Given records.
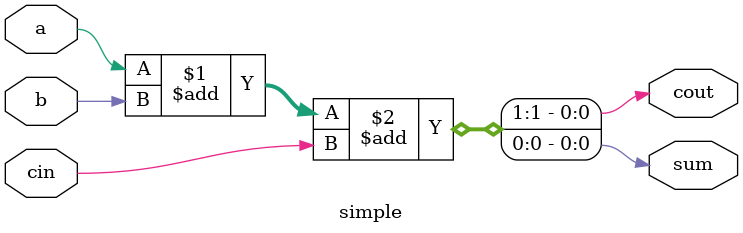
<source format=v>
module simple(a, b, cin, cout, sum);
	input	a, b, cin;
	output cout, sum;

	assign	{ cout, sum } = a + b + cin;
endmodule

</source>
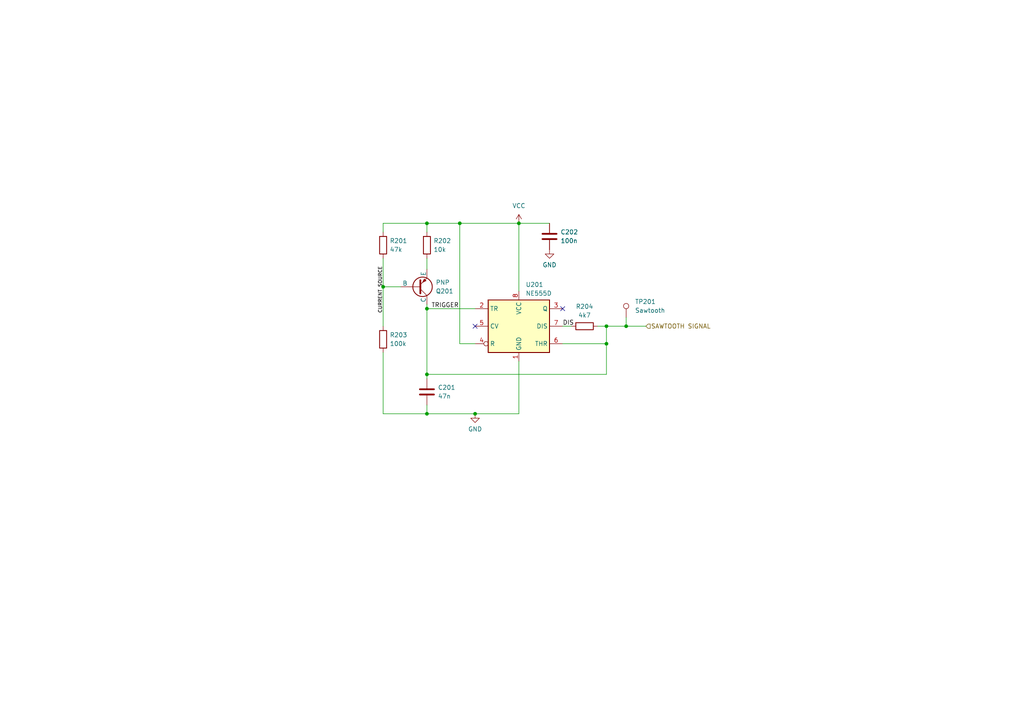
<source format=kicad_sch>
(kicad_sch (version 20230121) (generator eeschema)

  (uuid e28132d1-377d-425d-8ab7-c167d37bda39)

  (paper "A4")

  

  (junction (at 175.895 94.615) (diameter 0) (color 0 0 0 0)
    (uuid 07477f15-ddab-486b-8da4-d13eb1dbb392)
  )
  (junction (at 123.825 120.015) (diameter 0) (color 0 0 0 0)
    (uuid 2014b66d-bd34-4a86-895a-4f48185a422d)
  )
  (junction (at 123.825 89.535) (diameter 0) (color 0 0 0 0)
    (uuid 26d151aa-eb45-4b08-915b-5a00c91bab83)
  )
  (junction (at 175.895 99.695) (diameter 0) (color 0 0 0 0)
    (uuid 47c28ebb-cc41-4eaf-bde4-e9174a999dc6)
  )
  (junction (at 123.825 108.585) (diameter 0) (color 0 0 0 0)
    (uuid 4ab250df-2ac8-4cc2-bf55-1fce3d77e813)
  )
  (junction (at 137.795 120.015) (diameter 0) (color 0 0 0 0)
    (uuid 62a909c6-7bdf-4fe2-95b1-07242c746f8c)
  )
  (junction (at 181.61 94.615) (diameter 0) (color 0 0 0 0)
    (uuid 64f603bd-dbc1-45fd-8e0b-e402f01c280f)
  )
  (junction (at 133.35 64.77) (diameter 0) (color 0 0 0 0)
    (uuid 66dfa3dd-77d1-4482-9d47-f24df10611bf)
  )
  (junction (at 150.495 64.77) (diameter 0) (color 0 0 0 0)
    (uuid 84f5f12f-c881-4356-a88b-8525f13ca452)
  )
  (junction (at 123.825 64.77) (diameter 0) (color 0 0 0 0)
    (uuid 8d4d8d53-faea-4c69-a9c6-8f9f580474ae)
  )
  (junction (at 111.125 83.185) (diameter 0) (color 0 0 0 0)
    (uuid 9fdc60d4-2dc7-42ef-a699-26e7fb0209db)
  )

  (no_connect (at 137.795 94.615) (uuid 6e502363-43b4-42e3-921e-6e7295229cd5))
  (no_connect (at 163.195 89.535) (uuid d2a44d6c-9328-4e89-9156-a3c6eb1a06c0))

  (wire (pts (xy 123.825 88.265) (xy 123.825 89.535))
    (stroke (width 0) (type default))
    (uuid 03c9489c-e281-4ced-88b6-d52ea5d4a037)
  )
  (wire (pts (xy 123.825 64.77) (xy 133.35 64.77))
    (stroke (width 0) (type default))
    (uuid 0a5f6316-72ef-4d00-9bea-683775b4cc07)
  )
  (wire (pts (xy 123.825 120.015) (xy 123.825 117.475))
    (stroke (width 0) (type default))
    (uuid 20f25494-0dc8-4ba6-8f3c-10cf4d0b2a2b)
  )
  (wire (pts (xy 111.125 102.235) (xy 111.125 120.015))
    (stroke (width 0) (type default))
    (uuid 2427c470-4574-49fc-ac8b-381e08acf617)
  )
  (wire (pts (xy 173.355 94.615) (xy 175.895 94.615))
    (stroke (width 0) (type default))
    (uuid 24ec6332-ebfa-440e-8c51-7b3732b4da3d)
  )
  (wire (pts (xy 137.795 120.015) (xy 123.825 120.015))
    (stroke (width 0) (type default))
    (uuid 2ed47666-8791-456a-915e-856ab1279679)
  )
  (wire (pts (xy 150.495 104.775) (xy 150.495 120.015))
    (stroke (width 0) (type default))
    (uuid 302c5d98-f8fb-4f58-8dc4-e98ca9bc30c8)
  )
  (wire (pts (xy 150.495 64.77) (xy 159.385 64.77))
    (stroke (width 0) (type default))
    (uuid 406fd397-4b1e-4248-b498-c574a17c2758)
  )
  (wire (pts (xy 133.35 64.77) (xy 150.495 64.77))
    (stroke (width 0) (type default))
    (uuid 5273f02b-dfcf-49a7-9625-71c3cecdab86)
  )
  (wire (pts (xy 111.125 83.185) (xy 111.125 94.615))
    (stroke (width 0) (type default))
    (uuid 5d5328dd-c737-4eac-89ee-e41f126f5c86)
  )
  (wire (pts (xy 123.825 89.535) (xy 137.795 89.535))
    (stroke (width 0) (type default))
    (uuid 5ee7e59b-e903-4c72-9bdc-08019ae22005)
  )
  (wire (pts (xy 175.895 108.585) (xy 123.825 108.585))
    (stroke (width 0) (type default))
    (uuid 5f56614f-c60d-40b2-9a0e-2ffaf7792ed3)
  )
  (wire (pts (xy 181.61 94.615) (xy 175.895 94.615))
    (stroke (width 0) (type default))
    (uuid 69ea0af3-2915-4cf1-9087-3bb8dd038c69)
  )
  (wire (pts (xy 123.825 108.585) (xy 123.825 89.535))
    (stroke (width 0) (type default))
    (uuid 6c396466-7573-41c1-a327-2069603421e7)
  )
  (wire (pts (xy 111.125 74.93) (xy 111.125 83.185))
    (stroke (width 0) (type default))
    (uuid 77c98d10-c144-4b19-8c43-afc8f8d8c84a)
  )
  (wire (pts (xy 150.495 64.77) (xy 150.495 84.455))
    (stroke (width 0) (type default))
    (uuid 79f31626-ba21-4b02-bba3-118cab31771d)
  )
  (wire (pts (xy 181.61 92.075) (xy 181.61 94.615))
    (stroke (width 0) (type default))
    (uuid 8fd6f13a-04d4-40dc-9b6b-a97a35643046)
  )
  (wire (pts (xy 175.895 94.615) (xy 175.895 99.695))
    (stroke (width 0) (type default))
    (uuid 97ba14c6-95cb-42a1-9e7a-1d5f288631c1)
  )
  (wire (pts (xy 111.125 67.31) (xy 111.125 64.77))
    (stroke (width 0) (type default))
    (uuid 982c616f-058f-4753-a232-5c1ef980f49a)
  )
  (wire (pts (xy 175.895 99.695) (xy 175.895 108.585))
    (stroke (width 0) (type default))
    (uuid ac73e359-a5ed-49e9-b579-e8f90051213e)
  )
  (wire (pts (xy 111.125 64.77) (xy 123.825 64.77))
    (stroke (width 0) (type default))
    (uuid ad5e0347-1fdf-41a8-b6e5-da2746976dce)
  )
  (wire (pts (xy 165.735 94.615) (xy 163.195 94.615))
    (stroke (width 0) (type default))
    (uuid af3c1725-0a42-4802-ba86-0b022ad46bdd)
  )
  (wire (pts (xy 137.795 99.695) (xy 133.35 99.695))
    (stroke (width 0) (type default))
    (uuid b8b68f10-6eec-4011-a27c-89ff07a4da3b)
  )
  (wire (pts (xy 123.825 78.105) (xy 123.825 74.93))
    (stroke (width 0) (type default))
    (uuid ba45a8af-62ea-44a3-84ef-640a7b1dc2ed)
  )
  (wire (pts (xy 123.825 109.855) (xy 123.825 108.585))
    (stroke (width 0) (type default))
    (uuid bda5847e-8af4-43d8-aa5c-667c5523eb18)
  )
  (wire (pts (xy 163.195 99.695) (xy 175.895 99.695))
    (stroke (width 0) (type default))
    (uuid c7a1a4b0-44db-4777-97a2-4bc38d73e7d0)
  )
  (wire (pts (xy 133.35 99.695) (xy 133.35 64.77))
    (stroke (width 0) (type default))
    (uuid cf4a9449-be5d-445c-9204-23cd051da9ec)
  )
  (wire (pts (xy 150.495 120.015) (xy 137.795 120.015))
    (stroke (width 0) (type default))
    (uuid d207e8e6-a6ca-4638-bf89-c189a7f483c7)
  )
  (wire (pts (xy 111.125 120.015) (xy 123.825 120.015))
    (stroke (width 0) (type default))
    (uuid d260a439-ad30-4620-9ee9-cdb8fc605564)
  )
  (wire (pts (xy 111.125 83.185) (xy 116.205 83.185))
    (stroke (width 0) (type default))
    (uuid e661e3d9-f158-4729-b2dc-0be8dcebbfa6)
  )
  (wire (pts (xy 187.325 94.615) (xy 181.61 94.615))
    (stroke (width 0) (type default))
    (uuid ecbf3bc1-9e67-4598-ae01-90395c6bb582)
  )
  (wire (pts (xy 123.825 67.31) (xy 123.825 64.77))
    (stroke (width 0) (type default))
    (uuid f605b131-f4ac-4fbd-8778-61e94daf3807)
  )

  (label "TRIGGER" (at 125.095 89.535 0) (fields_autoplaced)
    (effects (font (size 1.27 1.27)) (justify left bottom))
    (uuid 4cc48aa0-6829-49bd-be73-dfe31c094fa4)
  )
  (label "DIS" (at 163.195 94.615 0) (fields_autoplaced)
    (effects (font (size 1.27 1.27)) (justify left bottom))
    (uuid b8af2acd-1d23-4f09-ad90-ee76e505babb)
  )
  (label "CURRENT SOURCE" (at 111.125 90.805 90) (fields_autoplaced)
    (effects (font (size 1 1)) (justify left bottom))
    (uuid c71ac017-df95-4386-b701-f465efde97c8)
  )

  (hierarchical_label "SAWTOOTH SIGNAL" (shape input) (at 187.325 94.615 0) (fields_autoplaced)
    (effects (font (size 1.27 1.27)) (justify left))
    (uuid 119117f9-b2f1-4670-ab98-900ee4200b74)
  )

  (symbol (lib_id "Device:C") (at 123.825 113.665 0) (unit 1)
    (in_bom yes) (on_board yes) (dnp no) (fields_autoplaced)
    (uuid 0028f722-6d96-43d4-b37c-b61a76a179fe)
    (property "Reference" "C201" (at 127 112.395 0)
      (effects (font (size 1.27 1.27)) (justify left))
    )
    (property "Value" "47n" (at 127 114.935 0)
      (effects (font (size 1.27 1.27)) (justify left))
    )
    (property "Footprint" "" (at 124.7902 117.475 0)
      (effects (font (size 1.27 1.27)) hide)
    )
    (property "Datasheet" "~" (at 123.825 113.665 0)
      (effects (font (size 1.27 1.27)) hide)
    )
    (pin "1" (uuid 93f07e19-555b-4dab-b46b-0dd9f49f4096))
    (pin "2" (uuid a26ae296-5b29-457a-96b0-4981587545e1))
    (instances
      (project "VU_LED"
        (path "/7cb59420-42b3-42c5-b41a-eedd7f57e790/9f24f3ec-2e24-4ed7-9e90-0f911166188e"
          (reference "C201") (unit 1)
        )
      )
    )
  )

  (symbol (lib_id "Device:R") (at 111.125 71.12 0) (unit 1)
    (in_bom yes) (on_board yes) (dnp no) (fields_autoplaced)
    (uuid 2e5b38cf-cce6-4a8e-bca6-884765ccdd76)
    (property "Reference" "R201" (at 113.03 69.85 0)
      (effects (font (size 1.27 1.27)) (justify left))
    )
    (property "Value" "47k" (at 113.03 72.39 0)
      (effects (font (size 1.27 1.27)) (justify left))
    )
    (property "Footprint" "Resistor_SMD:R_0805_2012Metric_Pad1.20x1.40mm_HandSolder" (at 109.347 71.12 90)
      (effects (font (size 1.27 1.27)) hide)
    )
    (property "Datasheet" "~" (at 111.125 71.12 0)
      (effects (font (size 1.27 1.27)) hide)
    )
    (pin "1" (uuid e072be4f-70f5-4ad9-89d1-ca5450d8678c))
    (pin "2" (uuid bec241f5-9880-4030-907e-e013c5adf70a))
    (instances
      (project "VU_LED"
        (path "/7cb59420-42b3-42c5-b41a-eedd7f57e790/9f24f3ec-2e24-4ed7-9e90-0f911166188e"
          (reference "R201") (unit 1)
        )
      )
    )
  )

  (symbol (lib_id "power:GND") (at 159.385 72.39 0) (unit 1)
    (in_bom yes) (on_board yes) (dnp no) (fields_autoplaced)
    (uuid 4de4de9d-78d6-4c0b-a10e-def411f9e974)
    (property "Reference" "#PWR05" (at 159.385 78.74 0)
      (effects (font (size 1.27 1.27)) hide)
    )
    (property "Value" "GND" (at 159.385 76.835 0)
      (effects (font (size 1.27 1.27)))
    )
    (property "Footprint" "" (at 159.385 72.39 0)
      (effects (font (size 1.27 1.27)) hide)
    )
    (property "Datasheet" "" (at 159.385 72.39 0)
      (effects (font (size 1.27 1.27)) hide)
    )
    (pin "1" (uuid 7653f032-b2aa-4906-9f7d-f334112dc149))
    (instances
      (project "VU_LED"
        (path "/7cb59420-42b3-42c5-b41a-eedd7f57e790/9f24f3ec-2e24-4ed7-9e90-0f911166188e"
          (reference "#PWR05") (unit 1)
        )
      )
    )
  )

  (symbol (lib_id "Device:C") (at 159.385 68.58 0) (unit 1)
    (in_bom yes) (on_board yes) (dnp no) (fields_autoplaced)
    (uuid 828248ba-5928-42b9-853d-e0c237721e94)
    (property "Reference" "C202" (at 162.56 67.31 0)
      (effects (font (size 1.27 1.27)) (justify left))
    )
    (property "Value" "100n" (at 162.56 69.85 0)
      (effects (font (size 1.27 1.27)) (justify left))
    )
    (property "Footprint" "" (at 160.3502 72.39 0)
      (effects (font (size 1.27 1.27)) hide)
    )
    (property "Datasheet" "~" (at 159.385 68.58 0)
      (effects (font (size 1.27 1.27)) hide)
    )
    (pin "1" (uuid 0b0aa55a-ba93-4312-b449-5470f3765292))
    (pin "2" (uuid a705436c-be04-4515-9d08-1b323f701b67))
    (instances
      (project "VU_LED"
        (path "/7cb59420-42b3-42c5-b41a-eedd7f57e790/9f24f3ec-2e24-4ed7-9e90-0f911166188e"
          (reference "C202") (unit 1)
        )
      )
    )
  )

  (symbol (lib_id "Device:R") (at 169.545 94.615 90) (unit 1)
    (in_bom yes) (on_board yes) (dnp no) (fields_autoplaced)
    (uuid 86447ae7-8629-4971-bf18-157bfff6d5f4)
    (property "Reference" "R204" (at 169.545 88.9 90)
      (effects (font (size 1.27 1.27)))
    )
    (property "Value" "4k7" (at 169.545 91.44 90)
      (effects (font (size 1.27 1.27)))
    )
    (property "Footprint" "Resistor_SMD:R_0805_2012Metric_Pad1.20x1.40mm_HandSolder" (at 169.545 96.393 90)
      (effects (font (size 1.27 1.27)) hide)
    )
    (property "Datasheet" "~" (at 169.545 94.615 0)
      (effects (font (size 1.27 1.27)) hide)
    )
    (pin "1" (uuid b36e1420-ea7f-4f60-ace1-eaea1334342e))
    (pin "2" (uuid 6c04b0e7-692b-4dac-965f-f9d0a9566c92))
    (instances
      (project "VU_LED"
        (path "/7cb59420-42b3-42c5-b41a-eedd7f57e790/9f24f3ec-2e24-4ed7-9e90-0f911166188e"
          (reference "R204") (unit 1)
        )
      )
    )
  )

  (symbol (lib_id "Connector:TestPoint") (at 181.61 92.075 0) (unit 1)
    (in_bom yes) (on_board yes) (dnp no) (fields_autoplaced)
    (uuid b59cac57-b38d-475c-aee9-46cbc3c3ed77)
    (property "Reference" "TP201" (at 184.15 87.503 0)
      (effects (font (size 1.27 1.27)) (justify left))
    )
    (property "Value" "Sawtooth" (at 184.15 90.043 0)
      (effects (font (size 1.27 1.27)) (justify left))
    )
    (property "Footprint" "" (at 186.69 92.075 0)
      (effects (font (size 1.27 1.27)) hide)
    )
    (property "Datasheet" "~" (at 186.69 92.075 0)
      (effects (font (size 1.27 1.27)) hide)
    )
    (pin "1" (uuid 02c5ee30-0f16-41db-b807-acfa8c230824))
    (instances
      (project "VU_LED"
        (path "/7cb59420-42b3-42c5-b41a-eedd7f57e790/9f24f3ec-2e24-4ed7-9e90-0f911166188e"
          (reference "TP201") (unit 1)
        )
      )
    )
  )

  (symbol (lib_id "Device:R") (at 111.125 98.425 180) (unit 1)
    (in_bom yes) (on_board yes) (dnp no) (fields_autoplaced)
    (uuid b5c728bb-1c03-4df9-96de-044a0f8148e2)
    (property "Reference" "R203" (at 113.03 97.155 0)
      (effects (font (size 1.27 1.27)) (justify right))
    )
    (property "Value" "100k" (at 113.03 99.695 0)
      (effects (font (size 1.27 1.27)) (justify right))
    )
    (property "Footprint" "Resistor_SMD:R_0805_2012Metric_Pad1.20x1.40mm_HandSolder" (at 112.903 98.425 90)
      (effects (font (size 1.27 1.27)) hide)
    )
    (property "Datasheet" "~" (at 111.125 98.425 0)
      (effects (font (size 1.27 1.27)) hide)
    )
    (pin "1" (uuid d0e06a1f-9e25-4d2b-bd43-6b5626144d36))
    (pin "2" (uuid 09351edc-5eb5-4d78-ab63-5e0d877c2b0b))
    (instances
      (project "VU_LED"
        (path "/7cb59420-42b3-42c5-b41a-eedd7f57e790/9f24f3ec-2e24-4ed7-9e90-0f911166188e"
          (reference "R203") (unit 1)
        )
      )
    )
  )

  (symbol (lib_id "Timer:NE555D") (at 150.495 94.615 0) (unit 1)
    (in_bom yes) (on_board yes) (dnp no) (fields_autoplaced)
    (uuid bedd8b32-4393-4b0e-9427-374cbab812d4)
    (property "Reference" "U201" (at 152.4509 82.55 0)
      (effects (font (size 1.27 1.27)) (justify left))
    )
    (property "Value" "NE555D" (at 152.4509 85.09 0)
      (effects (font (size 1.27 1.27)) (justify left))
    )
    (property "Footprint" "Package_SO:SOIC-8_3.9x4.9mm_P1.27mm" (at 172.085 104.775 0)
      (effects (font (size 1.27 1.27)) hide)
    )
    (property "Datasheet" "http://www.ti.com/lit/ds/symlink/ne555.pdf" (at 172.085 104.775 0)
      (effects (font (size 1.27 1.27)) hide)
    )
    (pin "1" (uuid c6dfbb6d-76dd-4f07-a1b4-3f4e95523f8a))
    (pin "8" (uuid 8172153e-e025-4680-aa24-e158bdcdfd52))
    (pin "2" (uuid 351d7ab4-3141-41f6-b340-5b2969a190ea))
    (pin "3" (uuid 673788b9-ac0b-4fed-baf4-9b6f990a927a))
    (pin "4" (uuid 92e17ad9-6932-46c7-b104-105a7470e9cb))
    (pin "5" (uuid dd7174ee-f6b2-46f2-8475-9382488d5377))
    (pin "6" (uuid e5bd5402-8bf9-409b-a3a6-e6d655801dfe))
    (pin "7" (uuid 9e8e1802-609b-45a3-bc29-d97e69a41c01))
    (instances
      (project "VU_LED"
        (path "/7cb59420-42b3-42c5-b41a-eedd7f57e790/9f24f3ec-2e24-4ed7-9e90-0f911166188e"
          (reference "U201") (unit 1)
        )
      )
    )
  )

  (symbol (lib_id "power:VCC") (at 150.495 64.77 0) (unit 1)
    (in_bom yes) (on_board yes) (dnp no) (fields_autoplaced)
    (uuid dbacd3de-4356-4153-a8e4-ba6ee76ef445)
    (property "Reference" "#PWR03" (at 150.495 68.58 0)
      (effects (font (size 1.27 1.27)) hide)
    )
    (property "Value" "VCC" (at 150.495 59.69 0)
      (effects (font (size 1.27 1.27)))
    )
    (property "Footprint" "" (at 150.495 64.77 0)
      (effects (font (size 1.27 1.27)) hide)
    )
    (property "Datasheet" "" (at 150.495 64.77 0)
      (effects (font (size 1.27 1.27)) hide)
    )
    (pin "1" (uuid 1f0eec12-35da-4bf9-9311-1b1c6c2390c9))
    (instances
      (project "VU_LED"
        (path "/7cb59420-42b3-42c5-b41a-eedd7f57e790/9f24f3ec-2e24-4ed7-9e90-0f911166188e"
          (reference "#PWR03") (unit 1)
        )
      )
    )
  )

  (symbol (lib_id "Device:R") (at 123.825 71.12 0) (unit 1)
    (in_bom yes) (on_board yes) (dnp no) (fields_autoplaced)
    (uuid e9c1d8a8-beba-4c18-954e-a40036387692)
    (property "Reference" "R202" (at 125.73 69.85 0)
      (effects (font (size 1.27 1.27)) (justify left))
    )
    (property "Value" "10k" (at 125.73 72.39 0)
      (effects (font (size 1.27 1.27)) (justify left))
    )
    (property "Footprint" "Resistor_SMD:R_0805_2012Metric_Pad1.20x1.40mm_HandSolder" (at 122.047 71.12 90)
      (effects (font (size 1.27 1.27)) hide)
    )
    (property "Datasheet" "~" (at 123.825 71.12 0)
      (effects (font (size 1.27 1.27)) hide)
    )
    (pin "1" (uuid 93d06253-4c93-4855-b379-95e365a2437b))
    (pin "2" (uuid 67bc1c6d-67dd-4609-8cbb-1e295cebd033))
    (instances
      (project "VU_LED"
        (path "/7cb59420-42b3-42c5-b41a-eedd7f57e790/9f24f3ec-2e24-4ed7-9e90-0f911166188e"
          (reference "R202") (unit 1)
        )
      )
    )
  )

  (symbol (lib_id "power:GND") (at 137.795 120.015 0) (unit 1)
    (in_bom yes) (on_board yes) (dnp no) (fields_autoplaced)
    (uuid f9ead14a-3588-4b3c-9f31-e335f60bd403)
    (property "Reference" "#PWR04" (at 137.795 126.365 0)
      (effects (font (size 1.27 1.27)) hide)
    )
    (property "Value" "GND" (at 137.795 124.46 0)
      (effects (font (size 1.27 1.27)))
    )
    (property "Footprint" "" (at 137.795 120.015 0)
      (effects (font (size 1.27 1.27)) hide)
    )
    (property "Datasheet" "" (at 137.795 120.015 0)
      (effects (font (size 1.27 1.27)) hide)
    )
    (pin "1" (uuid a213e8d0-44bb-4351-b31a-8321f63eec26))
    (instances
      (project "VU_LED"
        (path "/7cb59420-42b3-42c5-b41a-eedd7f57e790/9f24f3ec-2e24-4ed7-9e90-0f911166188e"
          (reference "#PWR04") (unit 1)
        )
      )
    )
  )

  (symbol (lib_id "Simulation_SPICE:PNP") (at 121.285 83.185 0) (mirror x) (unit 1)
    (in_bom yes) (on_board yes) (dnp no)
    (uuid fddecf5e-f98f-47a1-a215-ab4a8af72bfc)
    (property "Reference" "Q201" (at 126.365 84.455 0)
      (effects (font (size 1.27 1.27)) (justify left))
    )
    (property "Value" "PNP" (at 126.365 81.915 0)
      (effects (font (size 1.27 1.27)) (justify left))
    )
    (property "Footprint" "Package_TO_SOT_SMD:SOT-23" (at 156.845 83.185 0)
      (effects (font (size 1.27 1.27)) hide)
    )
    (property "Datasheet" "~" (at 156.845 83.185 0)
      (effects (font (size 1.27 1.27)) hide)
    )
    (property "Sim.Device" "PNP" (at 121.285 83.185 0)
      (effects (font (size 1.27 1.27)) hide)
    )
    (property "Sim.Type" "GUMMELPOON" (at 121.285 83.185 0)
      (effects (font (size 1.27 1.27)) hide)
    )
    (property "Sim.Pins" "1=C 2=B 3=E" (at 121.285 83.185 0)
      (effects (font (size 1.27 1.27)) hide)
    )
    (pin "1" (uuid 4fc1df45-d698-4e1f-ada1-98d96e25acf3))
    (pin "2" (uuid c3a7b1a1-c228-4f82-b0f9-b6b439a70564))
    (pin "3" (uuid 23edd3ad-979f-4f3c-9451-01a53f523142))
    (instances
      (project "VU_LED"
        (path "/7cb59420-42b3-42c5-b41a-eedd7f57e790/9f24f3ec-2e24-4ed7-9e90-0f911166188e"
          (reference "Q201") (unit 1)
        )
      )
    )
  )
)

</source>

What you need to do. Starting from the first line of the listing above, write out every line exactly through the one containing "(junction (at 133.35", and drop the pictures.

Result of the exercise.
<source format=v>
module simple(a, b, cin, cout, sum);
	input	a, b, cin;
	output cout, sum;

	assign	{ cout, sum } = a + b + cin;
endmodule

</source>
<source format=kicad_sch>
(kicad_sch (version 20230121) (generator eeschema)

  (uuid e28132d1-377d-425d-8ab7-c167d37bda39)

  (paper "A4")

  

  (junction (at 175.895 94.615) (diameter 0) (color 0 0 0 0)
    (uuid 07477f15-ddab-486b-8da4-d13eb1dbb392)
  )
  (junction (at 123.825 120.015) (diameter 0) (color 0 0 0 0)
    (uuid 2014b66d-bd34-4a86-895a-4f48185a422d)
  )
  (junction (at 123.825 89.535) (diameter 0) (color 0 0 0 0)
    (uuid 26d151aa-eb45-4b08-915b-5a00c91bab83)
  )
  (junction (at 175.895 99.695) (diameter 0) (color 0 0 0 0)
    (uuid 47c28ebb-cc41-4eaf-bde4-e9174a999dc6)
  )
  (junction (at 123.825 108.585) (diameter 0) (color 0 0 0 0)
    (uuid 4ab250df-2ac8-4cc2-bf55-1fce3d77e813)
  )
  (junction (at 137.795 120.015) (diameter 0) (color 0 0 0 0)
    (uuid 62a909c6-7bdf-4fe2-95b1-07242c746f8c)
  )
  (junction (at 181.61 94.615) (diameter 0) (color 0 0 0 0)
    (uuid 64f603bd-dbc1-45fd-8e0b-e402f01c280f)
  )
  (junction (at 133.35 64.77) (diameter 0) (color 0 0 0 0)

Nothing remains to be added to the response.